Although the broader capital expenditure cycle has not turned yet, it is likely to follow the housing cycle with a lag.

“The housing cycle improvement is visible. A historical analysis since 1996/97 suggests that Indian housing up-cycles and down-cycles typically last for 6-8 years,” Jeffries said.

“The period between 2012/13 and 2020 was a prolonged down-cycle and 2021 is the first year of an upcycle, with a visible uptick in volumes and pricing. Housing construction is a large job creator and has multiple economic linkages capable of driving an economic upturn.”

This along with robust expansion in corporate profitability will push up growth. Annual corporate profit growth was a poor 0.4% between FY11 and FY20, but has increased to 51% between FY20 and FY22.

Jefferies expects profit growth to increase further to 15% between FY22 and FY24, led by the financials and other cyclical sectors.

Companies have also used the slowdown in the last six years to deleverage as a result of which the debt to equity ratio for 600-plus non-financial companies has come off from 1 times to 0.7 times, creating space for the next economic upcycle.

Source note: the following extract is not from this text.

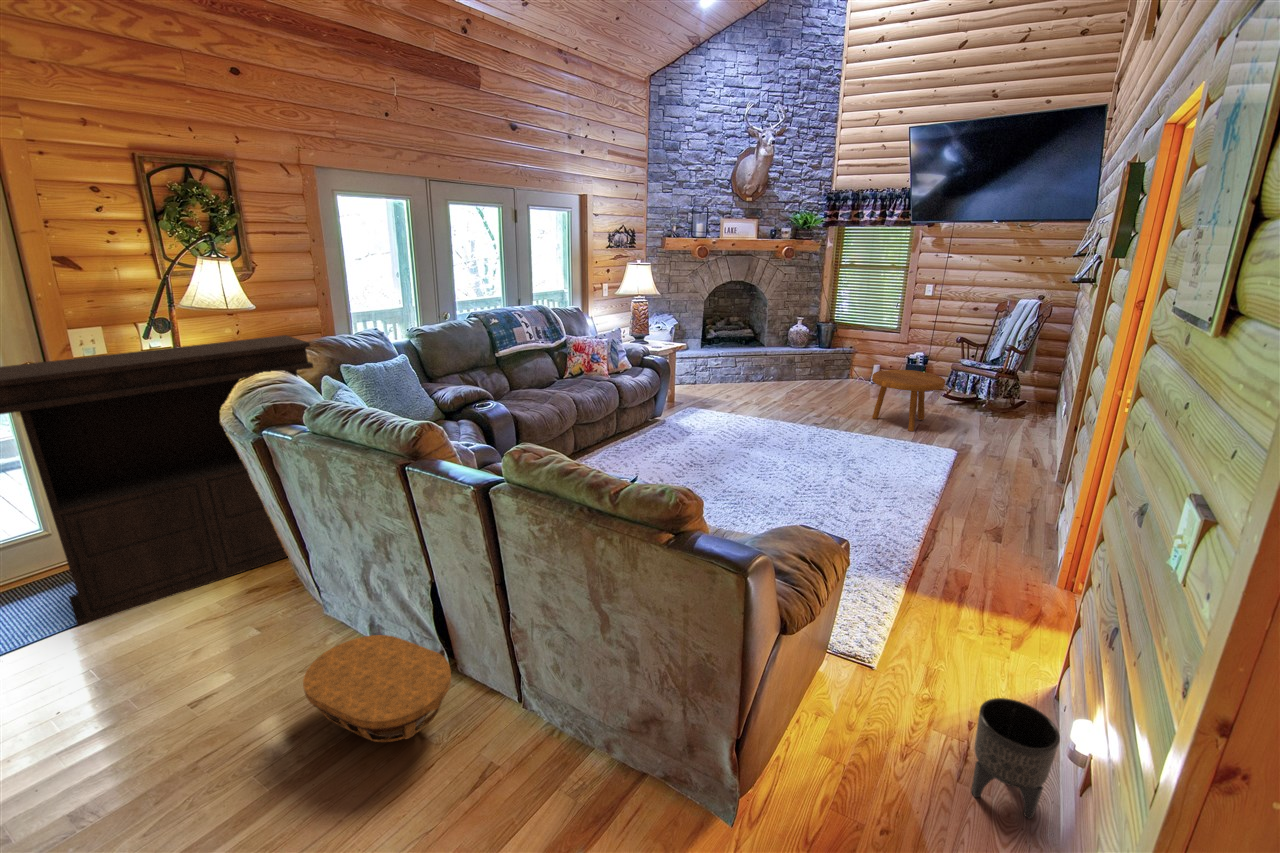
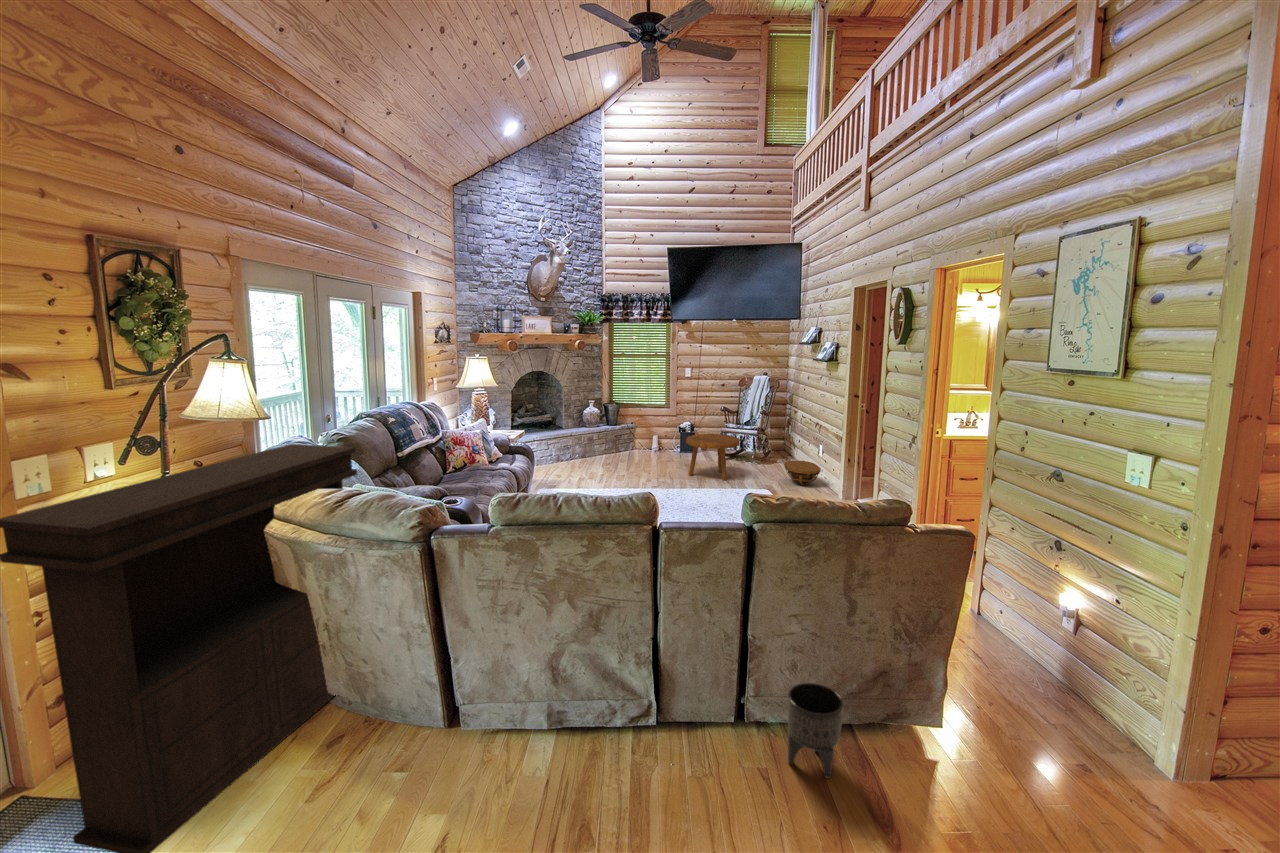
basket: present [303,635,451,742] -> present [784,461,821,485]
planter: present [971,698,1060,819] -> present [788,683,844,778]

Although interest rates are set to rise from current record lows, it is unlikely to hit the economic recovery despite a rise in yields – as it did in the 2003-2010 economic upcycle. “Corporate investment is still sluggish as capacity utilisation and risk appetite is low. Property uptick should help reduce risk averseness. Overall, the broader capex upturn should follow over the next 4-6 quarters,” the US brokerage said.